If the concept is new to you, allow me to give you a brief introduction. We have set up a centralized repository for large (tens or hundreds of gigabytes) public data sets, which we host at no charge. We currently have public data sets in a number of categories including Biology, Chemistry, Economics, Encyclopedic, Geographic, and Mathematics. The data sets are stored in the form of EBS (Elastic Block Storage) snapshots. These snapshots are used to create an EBS volume from scratch in a matter of seconds. Most data sets are available in formats suitable for use with both Linux and Windows. Once created, the volume is then mounted on an EC2 instance for processing. Once the processing is complete, the volume can be kept alive for further work, archived to S3 or simple deleted.
To make sure that you can get a lot of value from our Public Data Sets, we’ve added some new community features. Each set now has its own page within the AWS Resource Center. The page contains all of the information needed to start making use of the data, including submission information, creation date, update date, data source, and more. There’s a dedicated discussion forum for each data set, and even (in classic Amazon style) room to enter a review and a rating.
- The Anthrokids data set includes the results of a pair of 1975 and 1977 studies which collected anthropomorphic data on children. This data can be used to help safety-conscious product designers build better products for children.
- The Twilio / Wigle.net Street Vector data set provides a complete database of US street names and address ranges mapped to Zip Codes and latitude/longitude ranges, with DTMF key mappings for all street names. This data can be used to validate and normalize street addresses, find a list of street addresses in a zip code, locate the latitude and longitude of an address, and so forth. This data is made available as a set of MySQL data files.
- The University of Florida Sparse Matrix Collection contains a large and ever-growing set of sparse matrices which arise in real-world problems in structural engineering, computational fluid dynamics, electromagnetics, acoustics, robotics, chemistry, and much more. The largest matrix in the collection has a dimension of almost 29 million, with over 760 million nonzero entries. Graphic representations of some of this data are shown at right, in images produced by Yifan Hu of AT&T Labs. The data is available in MATLAB, Rutherford-Boeing, and Matrix Market formats.
- The USASpending.gov data set contains a dump of all federal contracts from the Federal Procurement Data Center. This data summarizes who bought what, from whom, and where. The data was extracted by full360.com and is available in Apache CouchDB format.
- The 2008 Tiger/Line Shapefiles data set is a complete set of shapefiles for American states, counties, districts, places, and areas, along with associated metadata. This data is a product of the US Census Bureau.
We’ll continue to add additional public data sets to our collection over the coming months. Please feel free to submit your own data sets for consideration, or to propose inclusion of data sets owned by others.
It is really easy to instantiate an instance of a public data set. I wanted to process the 2003-2006 US Economic Data. Here’s what I need to do:
- Launch a fresh EC2 instance and note its availability one.

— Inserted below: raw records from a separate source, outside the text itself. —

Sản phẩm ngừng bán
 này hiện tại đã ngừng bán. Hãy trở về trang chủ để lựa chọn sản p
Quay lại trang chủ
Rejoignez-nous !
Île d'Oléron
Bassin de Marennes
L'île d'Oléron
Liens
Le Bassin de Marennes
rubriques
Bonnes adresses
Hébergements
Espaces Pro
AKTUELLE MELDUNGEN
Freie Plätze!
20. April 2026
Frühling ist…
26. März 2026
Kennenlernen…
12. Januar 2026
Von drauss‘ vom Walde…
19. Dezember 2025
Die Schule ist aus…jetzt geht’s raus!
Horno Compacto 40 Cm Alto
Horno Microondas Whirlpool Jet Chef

- Visit the home page for the data set and note the Snapshot ID (snap-0bdf3f62 for Linux in the US) and the Size (220 GB).
- Create a new EBS volume using the parameters from the first two steps. I’ll use the AWS Management Console:
I hit the “Create” button, waited two seconds, and then hit “Refresh.” The volume status changed from “creating” to “available” so I knew that my data was ready.

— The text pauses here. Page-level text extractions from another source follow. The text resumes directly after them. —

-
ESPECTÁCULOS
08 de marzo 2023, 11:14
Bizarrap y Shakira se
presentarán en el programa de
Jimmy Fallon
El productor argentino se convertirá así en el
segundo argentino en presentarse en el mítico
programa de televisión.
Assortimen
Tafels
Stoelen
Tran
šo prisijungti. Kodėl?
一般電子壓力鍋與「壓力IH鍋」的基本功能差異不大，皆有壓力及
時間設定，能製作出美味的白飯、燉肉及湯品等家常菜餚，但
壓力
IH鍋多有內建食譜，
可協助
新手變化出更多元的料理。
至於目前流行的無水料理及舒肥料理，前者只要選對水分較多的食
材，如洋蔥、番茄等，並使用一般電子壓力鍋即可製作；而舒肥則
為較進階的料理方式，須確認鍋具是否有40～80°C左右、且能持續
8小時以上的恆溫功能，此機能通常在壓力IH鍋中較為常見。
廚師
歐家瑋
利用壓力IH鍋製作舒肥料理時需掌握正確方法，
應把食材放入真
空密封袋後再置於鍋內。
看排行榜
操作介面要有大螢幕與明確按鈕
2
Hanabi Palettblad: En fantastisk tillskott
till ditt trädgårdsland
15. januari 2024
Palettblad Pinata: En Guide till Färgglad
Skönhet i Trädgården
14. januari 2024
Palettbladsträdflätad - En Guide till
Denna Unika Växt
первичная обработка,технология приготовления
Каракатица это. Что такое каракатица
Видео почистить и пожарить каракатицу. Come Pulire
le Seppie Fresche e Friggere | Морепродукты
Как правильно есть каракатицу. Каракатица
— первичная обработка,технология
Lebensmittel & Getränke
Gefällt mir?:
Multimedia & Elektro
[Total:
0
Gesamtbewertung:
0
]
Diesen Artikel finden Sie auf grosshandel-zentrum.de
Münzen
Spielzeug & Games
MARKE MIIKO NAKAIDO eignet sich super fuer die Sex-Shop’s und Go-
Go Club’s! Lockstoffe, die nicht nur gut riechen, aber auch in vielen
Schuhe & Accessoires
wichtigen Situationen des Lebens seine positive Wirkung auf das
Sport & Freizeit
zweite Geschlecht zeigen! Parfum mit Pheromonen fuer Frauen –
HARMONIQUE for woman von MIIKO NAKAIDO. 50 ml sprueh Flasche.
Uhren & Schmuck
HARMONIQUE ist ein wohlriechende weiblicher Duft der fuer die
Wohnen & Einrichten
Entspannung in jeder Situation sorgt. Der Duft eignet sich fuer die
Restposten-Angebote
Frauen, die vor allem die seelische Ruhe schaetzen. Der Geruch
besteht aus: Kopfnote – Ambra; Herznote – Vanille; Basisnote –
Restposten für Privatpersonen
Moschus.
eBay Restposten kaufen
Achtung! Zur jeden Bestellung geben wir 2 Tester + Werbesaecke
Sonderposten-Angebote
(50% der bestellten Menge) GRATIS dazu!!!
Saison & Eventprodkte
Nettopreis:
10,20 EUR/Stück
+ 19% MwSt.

- Attach the volume to my EC2 instance, again using the console:
- Create a mount point and then mount the volume on my instance. This has to be done from the Linux command line:
- Now I have access to the data, and can do anything I want with it. Here’s a snippet of a directory listing:
Once I am done I can simply unmount the volume, shut down the instance, and delete the volume. No fuss, no muss, and a total cost of 11 cents (10 cents for an hour of EC2 time and a penny or so for the actual EBS volume).